#### DATASET EXTRACT
%%

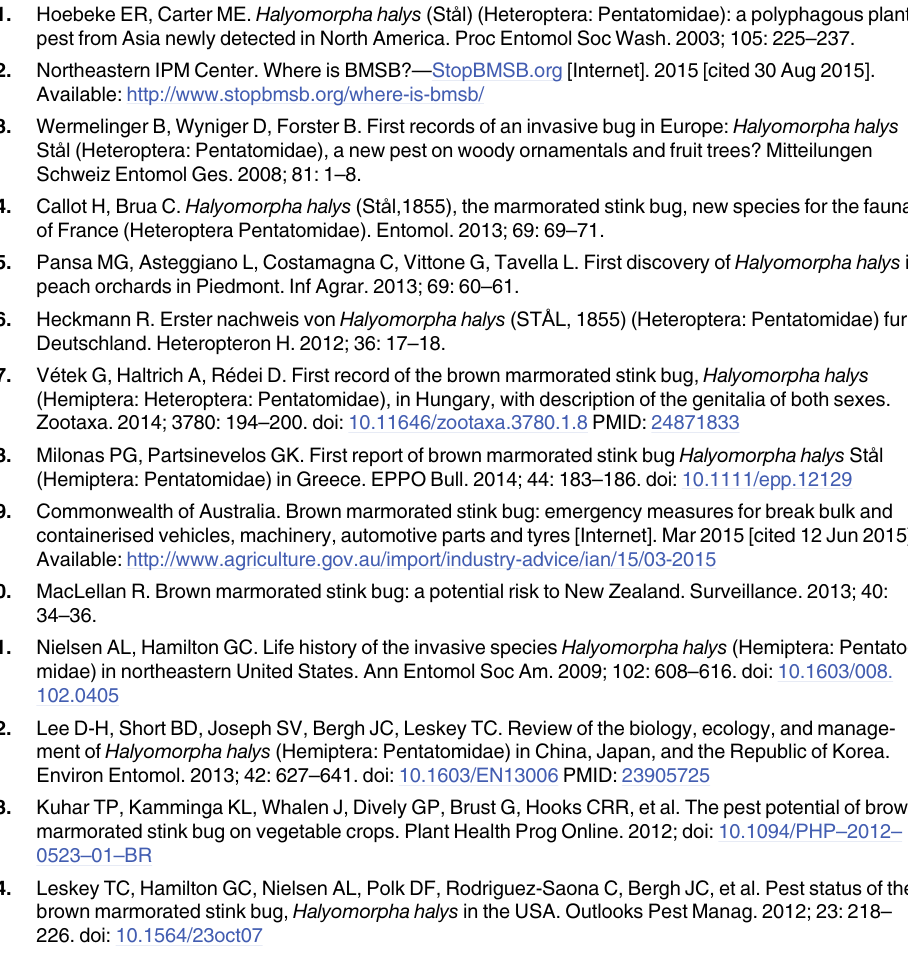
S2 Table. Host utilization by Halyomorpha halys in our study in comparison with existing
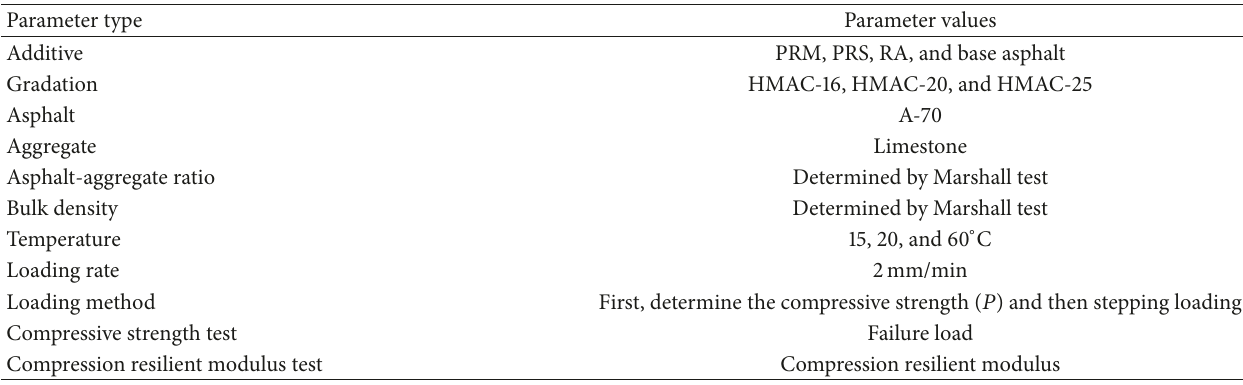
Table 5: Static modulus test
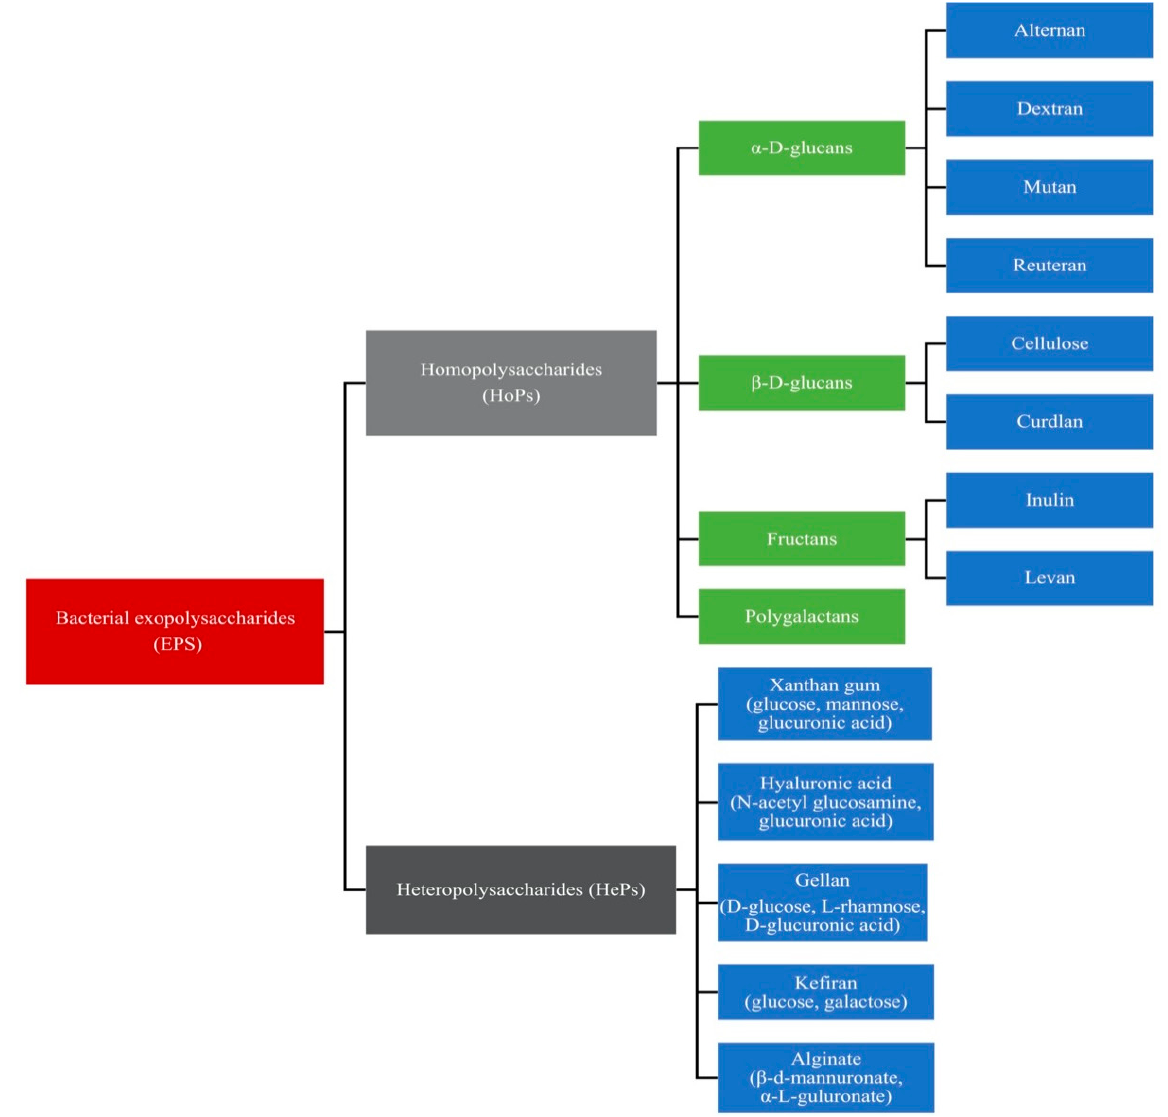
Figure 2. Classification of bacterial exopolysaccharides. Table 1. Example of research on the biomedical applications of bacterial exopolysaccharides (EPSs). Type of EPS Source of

%%
%%

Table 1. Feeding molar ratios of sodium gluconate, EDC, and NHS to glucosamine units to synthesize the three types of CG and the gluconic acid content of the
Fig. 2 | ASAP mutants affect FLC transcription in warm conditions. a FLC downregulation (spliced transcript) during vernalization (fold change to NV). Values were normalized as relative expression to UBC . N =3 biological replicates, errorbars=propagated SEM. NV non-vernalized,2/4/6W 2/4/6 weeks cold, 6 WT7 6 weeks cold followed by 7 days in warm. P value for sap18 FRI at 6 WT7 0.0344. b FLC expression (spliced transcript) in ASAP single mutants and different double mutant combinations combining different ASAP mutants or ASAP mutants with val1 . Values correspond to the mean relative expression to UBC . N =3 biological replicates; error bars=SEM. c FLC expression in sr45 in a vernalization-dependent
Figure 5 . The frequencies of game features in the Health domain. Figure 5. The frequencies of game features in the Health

%%
%%

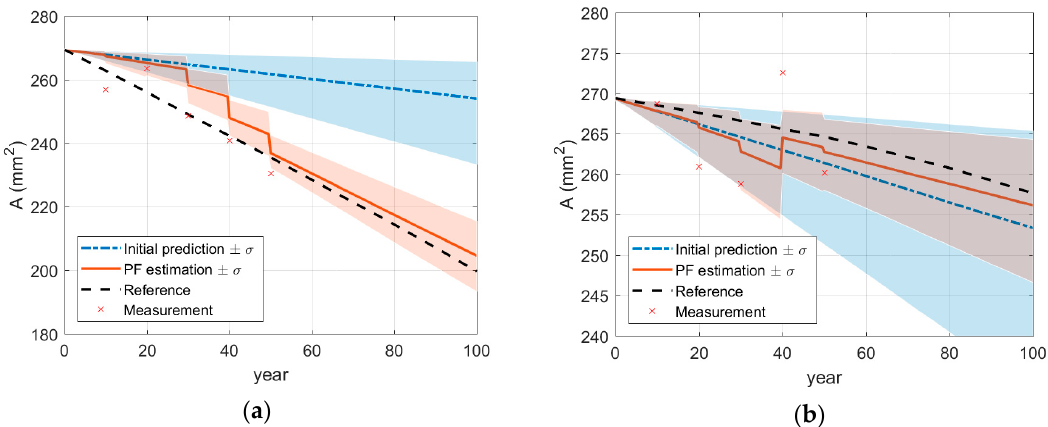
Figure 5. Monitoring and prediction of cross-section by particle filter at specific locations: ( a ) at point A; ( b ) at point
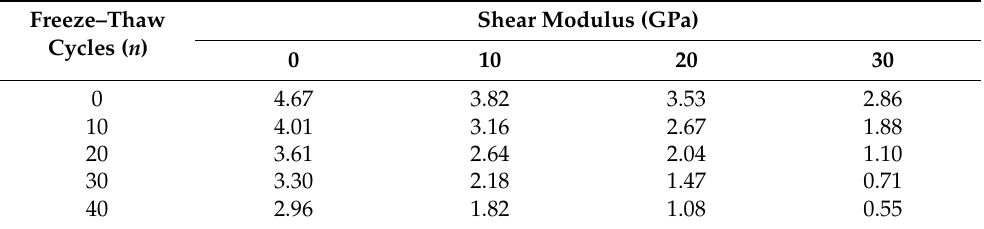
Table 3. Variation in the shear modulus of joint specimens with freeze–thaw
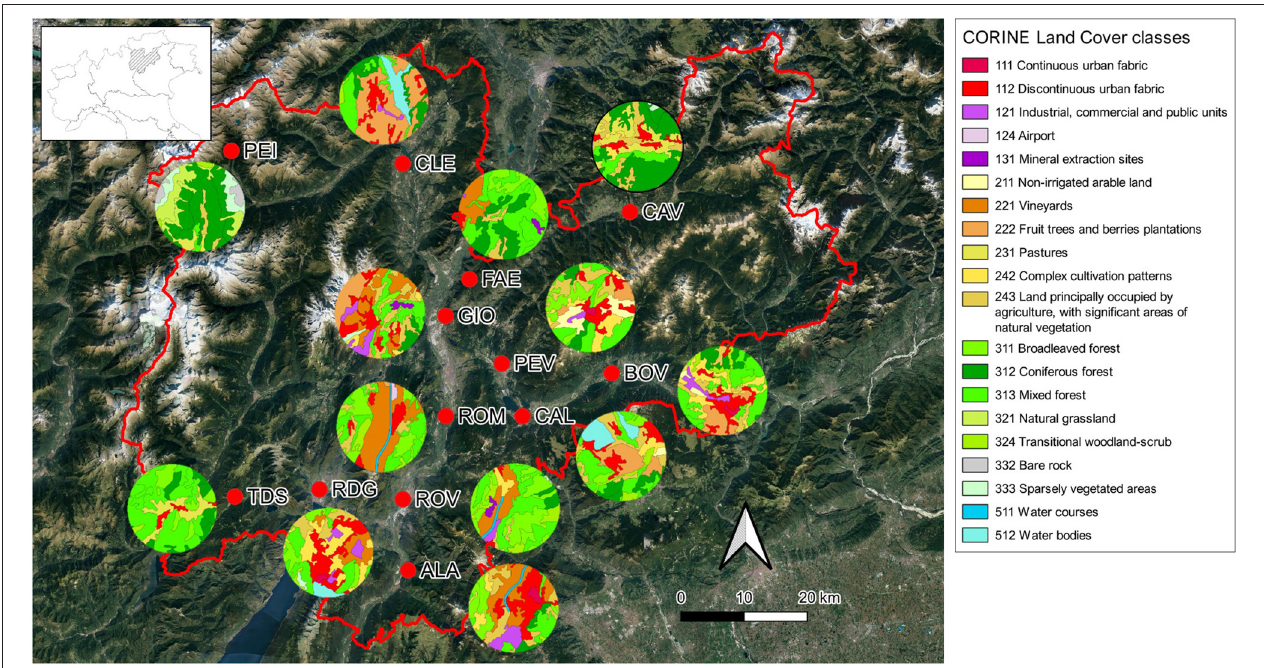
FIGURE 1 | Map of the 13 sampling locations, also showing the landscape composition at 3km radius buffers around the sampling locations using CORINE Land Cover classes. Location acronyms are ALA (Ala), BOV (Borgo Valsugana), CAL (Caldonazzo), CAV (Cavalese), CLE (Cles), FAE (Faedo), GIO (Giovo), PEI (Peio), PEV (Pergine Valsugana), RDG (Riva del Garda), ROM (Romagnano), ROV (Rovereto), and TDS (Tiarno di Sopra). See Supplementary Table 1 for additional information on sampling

%%

#### TASK PROMPT
Using only the listing above, restate exactly the lines from the line containing "Fig. 2 | ASAP" through the line containing "Figure 5 . The", both included.

#### YOUR SOLUTION
Fig. 2 | ASAP mutants affect FLC transcription in warm conditions. a FLC downregulation (spliced transcript) during vernalization (fold change to NV). Values were normalized as relative expression to UBC . N =3 biological replicates, errorbars=propagated SEM. NV non-vernalized,2/4/6W 2/4/6 weeks cold, 6 WT7 6 weeks cold followed by 7 days in warm. P value for sap18 FRI at 6 WT7 0.0344. b FLC expression (spliced transcript) in ASAP single mutants and different double mutant combinations combining different ASAP mutants or ASAP mutants with val1 . Values correspond to the mean relative expression to UBC . N =3 biological replicates; error bars=SEM. c FLC expression in sr45 in a vernalization-dependent
Figure 5 . The frequencies of game features in the Health domain. Figure 5. The frequencies of game features in the Health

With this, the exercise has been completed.